Whiteland boys defeat Greenwood, advance to county final

On Friday evening, Whiteland boys basketball coach Nate Cangany wasn’t yet worried about how his team was going to handle a Center Grove team that had manhandled the Warriors four weeks ago.

“I think the tougher thing was playing against a team you just played against last Friday and beat by 16,” Cangany said. “Making sure that you have kids that are mentally tough enough and strong enough to feel like this game’s important and not look to tomorrow.”

Whiteland passed that test, beating Greenwood by the same margin it did a week earlier. A 12-0 run that spanned most of the third quarter proved to be the difference in the Warriors’ 39-23 victory over the Woodmen in a Johnson County tournament semifinal at Indian Creek.

The Warriors (9-6) face Center Grove in tonight’s championship game. The Trojans won the first meeting between the two teams, 61-46, on Dec. 17.

To earn that rematch, though, Whiteland had to get past the rival Woodmen, who fought tooth and nail throughout despite the absence of two starters.

Defense ruled in the early going, with the Warriors not hitting a shot from the field until the 2:34 mark of the first quarter. Transition buckets from Austin Willoughby and Drew Higdon before the end of the period made it a 5-2 game, and Whiteland opened the second with a Max Sullivan 3-pointer and a steal and layup from Dylan Gross.

Meanwhile, Greenwood (7-6) endured an eight-minute, 52-second scoring drought before Noah Apgar knocked down a 3 with 5:22 to go in the half. The Woodmen continued to chip away at the deficit, eventually coming back to tie the game at 16-16 on an Apgar jumper with 7:25 to go in the third quarter.

But while Greenwood was able to bounce back from one dry spell, it couldn’t overcome another — and Whiteland answered Apgar’s tying bucket with a dozen straight points over the next seven-plus minutes. A pair of three-point plays from Willoughby and back-to-back layups from Higdon stretched it to 28-16 before Apgar ended the quarter with a 3-pointer for the Woodmen.

The ability to force some turnovers and get points in transition was the key to the Warriors’ third-period surge.

“That just boost the morale of the team, and people are more energetic,” Higdon said. “It just brings more juice to the team, and everyone’s more active. Better defense, better offense, just altogether better.”

Apgar’s shot wasn’t enough to shift the momentum back in Greenwood’s favor; the spread never got closer than eight in the final period. The senior finished with a team-high 10 points, but nobody else on the Woodmen had more than four.

“We knew going in we were going to be challenged a little bit offensively,” Greenwood coach Joe Bradburn said. “Defensively, I thought we had a good game plan; the coaches did a nice job of putting some stuff together, and the players followed it. We gave ourselves a chance to win from a defensive standpoint, but from an offensive standpoint, we just shoot ourselves in the foot.”

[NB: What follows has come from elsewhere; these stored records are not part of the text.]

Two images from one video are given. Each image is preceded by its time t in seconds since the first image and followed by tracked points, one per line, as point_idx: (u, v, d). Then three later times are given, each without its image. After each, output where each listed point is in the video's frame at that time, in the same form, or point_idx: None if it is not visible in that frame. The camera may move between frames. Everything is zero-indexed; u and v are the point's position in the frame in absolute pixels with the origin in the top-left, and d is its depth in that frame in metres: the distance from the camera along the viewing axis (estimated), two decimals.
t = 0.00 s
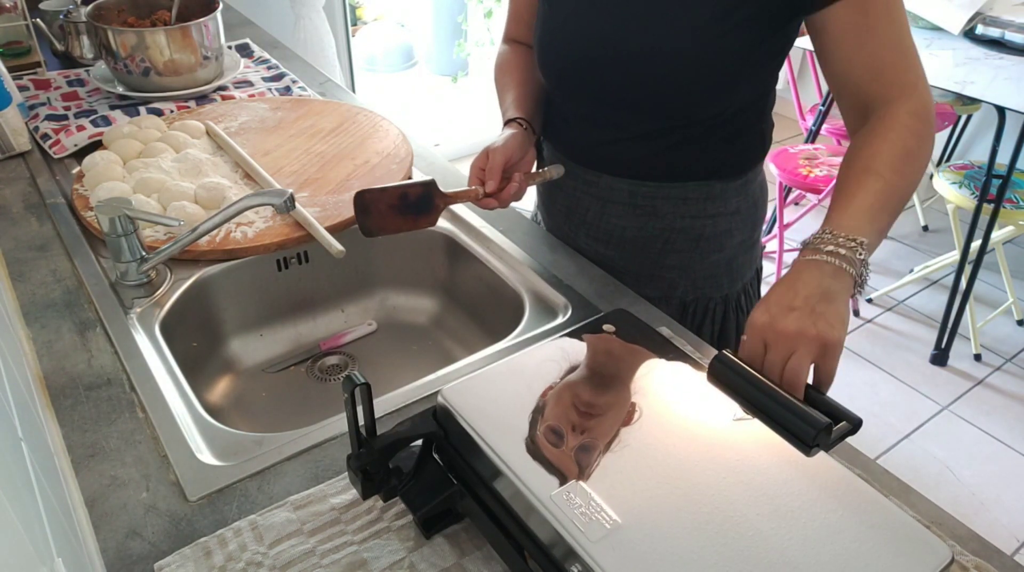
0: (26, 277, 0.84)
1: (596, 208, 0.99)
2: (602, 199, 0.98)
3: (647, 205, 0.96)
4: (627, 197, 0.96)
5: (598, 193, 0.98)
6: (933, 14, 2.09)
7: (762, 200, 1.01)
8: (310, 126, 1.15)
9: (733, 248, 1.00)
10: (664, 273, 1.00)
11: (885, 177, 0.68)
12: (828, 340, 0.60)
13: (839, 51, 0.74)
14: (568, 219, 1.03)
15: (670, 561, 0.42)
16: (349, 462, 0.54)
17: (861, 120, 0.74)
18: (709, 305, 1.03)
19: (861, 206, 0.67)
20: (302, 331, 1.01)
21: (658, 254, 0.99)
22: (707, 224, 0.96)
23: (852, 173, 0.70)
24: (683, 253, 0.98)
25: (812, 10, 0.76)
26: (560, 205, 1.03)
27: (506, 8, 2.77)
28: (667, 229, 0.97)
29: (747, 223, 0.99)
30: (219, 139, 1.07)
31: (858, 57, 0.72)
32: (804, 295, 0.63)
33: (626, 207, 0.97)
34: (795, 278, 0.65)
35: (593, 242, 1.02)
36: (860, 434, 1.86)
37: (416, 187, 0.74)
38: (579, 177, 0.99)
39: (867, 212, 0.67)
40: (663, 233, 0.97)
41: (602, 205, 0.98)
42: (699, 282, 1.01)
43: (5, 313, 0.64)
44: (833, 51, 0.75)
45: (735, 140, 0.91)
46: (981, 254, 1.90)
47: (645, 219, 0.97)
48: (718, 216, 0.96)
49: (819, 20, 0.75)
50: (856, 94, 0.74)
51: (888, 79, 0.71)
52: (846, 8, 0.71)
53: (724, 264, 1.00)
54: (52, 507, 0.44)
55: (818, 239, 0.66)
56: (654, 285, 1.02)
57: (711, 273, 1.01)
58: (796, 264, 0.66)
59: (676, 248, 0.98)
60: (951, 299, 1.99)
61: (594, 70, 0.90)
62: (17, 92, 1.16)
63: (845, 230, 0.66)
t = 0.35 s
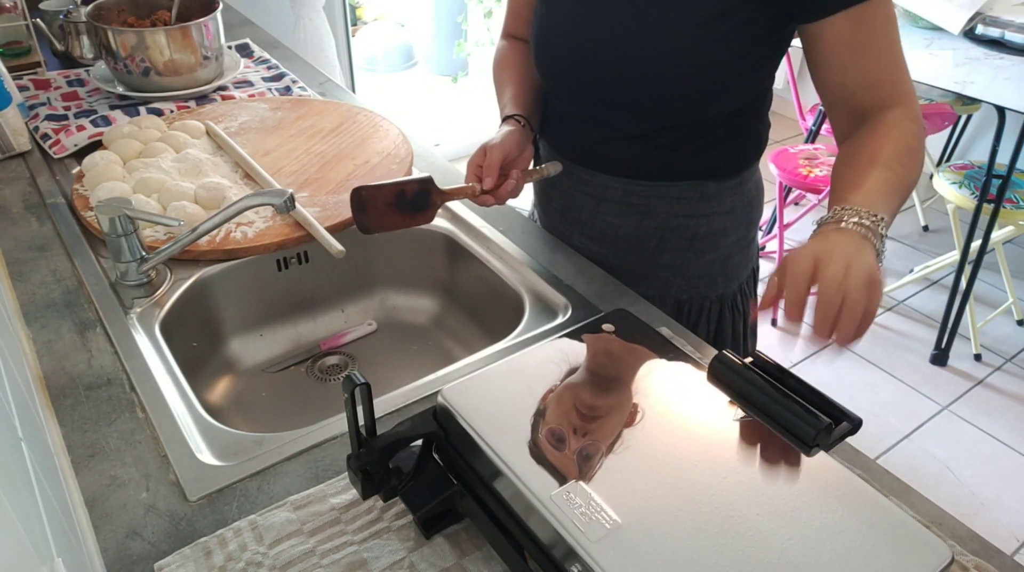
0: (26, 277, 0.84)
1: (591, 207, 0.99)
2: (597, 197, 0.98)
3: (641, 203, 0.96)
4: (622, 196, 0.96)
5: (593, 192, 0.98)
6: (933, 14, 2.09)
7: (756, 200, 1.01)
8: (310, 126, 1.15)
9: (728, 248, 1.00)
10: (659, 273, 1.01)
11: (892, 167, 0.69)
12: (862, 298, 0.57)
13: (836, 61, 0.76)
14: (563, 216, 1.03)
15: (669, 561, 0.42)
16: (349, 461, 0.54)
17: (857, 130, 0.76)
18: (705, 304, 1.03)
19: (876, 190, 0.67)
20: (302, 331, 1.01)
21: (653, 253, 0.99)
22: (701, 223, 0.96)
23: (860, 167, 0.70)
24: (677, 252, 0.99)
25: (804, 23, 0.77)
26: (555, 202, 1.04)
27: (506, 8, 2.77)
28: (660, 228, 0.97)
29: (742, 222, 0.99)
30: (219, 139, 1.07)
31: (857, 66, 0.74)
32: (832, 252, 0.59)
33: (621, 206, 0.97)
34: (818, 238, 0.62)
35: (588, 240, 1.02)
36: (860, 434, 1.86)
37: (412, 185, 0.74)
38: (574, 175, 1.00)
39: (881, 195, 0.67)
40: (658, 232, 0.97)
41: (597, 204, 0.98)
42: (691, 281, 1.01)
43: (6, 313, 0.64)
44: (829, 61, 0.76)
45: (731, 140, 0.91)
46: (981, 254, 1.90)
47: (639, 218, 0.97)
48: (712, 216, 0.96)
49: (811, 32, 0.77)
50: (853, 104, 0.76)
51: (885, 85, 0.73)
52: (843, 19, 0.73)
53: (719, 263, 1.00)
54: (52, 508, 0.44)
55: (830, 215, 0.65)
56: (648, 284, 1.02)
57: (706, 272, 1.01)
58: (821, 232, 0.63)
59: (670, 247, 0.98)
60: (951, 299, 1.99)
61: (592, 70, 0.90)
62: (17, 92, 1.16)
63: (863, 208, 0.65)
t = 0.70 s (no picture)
0: (26, 277, 0.84)
1: (592, 206, 0.99)
2: (598, 197, 0.98)
3: (642, 203, 0.96)
4: (622, 195, 0.96)
5: (593, 192, 0.98)
6: (933, 14, 2.09)
7: (758, 198, 1.01)
8: (310, 126, 1.15)
9: (728, 247, 1.00)
10: (659, 272, 1.01)
11: (880, 198, 0.71)
12: (832, 368, 0.59)
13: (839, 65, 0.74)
14: (564, 216, 1.03)
15: (669, 561, 0.42)
16: (349, 461, 0.54)
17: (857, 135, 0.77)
18: (705, 303, 1.03)
19: (858, 231, 0.69)
20: (302, 331, 1.01)
21: (653, 252, 0.99)
22: (701, 223, 0.96)
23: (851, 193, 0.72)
24: (676, 252, 0.99)
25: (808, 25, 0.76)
26: (555, 202, 1.04)
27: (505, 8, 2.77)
28: (661, 227, 0.97)
29: (743, 221, 0.99)
30: (219, 139, 1.07)
31: (856, 76, 0.73)
32: (814, 310, 0.64)
33: (621, 205, 0.97)
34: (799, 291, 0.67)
35: (588, 239, 1.02)
36: (860, 434, 1.86)
37: (420, 187, 0.74)
38: (575, 175, 1.00)
39: (862, 236, 0.69)
40: (657, 232, 0.97)
41: (598, 203, 0.98)
42: (692, 280, 1.01)
43: (6, 314, 0.64)
44: (831, 67, 0.75)
45: (732, 140, 0.91)
46: (981, 254, 1.90)
47: (640, 218, 0.97)
48: (710, 215, 0.96)
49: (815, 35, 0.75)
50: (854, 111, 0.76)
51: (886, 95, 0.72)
52: (845, 27, 0.72)
53: (718, 263, 1.00)
54: (52, 508, 0.44)
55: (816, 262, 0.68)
56: (648, 283, 1.02)
57: (706, 271, 1.01)
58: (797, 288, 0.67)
59: (671, 246, 0.98)
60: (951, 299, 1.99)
61: (592, 71, 0.90)
62: (17, 92, 1.16)
63: (843, 257, 0.68)
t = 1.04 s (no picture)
0: (26, 277, 0.84)
1: (601, 207, 0.99)
2: (607, 198, 0.98)
3: (652, 203, 0.95)
4: (632, 195, 0.96)
5: (602, 192, 0.98)
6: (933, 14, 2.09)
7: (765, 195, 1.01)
8: (311, 126, 1.15)
9: (736, 247, 1.00)
10: (669, 271, 1.00)
11: (882, 196, 0.71)
12: (836, 369, 0.60)
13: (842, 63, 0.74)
14: (571, 217, 1.03)
15: (668, 561, 0.42)
16: (349, 461, 0.54)
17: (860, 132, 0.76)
18: (713, 302, 1.04)
19: (862, 227, 0.70)
20: (302, 331, 1.01)
21: (663, 252, 0.99)
22: (711, 222, 0.96)
23: (855, 191, 0.72)
24: (687, 252, 0.99)
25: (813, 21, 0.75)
26: (562, 204, 1.03)
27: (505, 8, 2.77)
28: (671, 227, 0.97)
29: (752, 220, 0.99)
30: (219, 139, 1.07)
31: (860, 71, 0.73)
32: (817, 310, 0.64)
33: (631, 205, 0.96)
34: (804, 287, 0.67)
35: (597, 239, 1.02)
36: (860, 435, 1.86)
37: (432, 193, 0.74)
38: (583, 176, 0.99)
39: (866, 232, 0.70)
40: (667, 231, 0.97)
41: (606, 203, 0.98)
42: (702, 280, 1.01)
43: (6, 314, 0.64)
44: (835, 62, 0.75)
45: (739, 140, 0.91)
46: (981, 254, 1.89)
47: (650, 217, 0.97)
48: (721, 214, 0.96)
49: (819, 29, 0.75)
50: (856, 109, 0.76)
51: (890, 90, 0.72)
52: (850, 19, 0.71)
53: (727, 262, 1.01)
54: (52, 508, 0.44)
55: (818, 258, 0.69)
56: (657, 284, 1.02)
57: (715, 270, 1.01)
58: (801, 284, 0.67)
59: (680, 246, 0.98)
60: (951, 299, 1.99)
61: (598, 71, 0.90)
62: (17, 92, 1.16)
63: (847, 253, 0.68)
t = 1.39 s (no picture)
0: (26, 277, 0.84)
1: (610, 212, 0.98)
2: (617, 204, 0.98)
3: (660, 208, 0.95)
4: (642, 201, 0.96)
5: (613, 198, 0.98)
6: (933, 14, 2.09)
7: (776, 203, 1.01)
8: (311, 126, 1.14)
9: (748, 252, 1.00)
10: (680, 278, 1.01)
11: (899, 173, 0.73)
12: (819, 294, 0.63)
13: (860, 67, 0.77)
14: (580, 224, 1.03)
15: (670, 560, 0.42)
16: (349, 461, 0.54)
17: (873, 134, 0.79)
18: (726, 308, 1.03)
19: (878, 196, 0.72)
20: (302, 331, 1.01)
21: (673, 258, 0.99)
22: (722, 227, 0.96)
23: (871, 169, 0.75)
24: (698, 258, 0.99)
25: (828, 30, 0.78)
26: (569, 209, 1.04)
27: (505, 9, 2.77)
28: (681, 233, 0.97)
29: (762, 226, 0.99)
30: (219, 139, 1.07)
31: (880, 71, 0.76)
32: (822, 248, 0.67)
33: (642, 212, 0.96)
34: (811, 235, 0.69)
35: (607, 246, 1.02)
36: (860, 435, 1.86)
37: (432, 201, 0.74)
38: (591, 183, 0.99)
39: (882, 198, 0.72)
40: (677, 237, 0.97)
41: (616, 209, 0.98)
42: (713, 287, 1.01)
43: (6, 314, 0.64)
44: (851, 69, 0.78)
45: (750, 145, 0.91)
46: (981, 254, 1.89)
47: (661, 223, 0.96)
48: (733, 220, 0.96)
49: (836, 37, 0.78)
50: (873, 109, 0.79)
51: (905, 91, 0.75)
52: (868, 31, 0.74)
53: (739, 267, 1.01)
54: (52, 508, 0.44)
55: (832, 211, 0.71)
56: (667, 290, 1.02)
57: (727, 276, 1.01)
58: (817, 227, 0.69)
59: (691, 251, 0.98)
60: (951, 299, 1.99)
61: (606, 74, 0.91)
62: (17, 92, 1.16)
63: (862, 210, 0.70)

Cangany was just as pleased with his team’s showing on the defensive end — Whiteland is allowing just 50.1 points per game despite generally playing an up-tempo style — but he knows the Warriors will have to be more consistent with the ball in their hands to get another win today.

“Offensively, when we play with more of a purpose and we have good ball movement, when we were cutting, screening, had better player movement, we felt like our offense was pretty good,” the coach said. “But when we got stagnant, it was almost like we were playing iso basketball, and that’s not sustainable. … We feel like we’re a good defensive team, but offensively we’ve got to make sure that we’re consistently moving, consistently sharing the ball and having that balance that makes us dangerous.”

Higdon scored 10 points for the Warriors, while Sullivan had nine and Willoughby eight. Higdon and Gross each contributed three steals on the defensive end.

With the stubborn Woodmen behind them, Whiteland turns its focus to the Trojans — and the team is confident it will put forth a better effort the second time around.

“When we played them the first time, we started off slow, we didn’t hustle at all, and that’s not how we play,” Higdon said. “If we play our best, then we can beat them.”